Quite often it is instructive to have a look back at movies from yesteryear to gather an impression of what life was like in a specific place and time, and though many of them were not intended as social documents and purely meant to entertain, various telling signs cannot help but appear to indicate what the circumstances it was created in were. Though Young Wives' Tale was based on a hit play with a view to gently satirising how the middle-class British coped with that aforementioned housing crisis - yes, it was genuine - as a film it was somewhat lost when released in cinemas; those who saw it mostly liked it, but they were far and few between. This was odd when you look at what was a pretty starry cast back in 1951, though guaranteeing its re-release a few years later was Hepburn.

She would quickly become one of the most beloved movie stars of all time when Roman Holiday gave her the lead in a Hollywood blockbuster, but back then she was merely a supporting starlet, and reportedly getting bullied by director Henry Cass on the set, though Patrick and Greenwood recognised her vulnerability and went some way to protect her. Patrick was a huge star in Britain this decade, a debonair light leading man who represented someone to aspire to: he could do the pratfalls and get funny lines, but his essential composure was never far away. Greenwood, meanwhile, was a sex symbol, not so much on the strength of her looks, though they didn't hurt, but because of her husky, silky, plummy voice; nobody else sounded like her and nobody sounds like her today, which lends her a strange fascination, it was all in the delivery.

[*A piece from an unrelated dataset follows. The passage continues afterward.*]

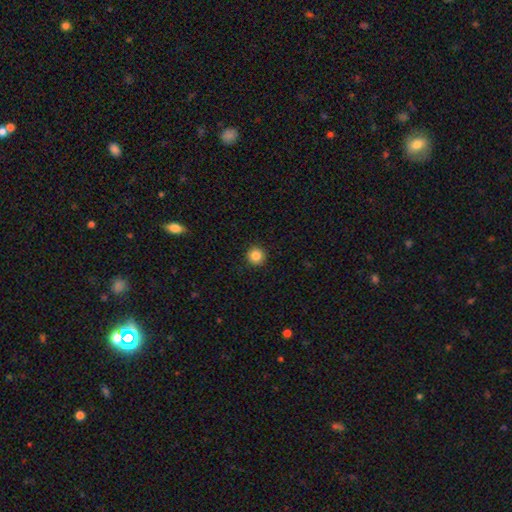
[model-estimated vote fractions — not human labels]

Filling out the rest of the cast were Farr and Cherry, the former a dependable second division Patrick in approach, and the latter better known for her Shakespearean stage work and less fortunately, as the longsuffering wife of hellraiser and womaniser Trevor Howard. With that in mind she seems remarkably together here as a career woman who refuses to stay at home, an indication of where society was going, and hence the need for a nanny (first Drake, then Athene Seyler, expert in imperious old lady roles for about fifty years). Guy Middleton, impeccably caddish as usual, also showed up as a smooth black marketeer who makes a play for Sabina and triggers all sorts of misunderstandings that suggest in different times this plot could have resulted in an outright orgy, but everyone manages to behave themselves. Or at least they do because life is so stressful for them that they really do not have a grasp on it, in that way there was a streak of subversion to be seen for the ideals of the nuclear family. Some lines still raised a laugh, but in the main it was the attitudes that contained the interest, looking forward, but backwards in addition. OK, that and Audrey Hepburn's presence. Music by Philip Green.

[Network release this on Blu-ray as part of The British Film with an image gallery and subtitles as extras.]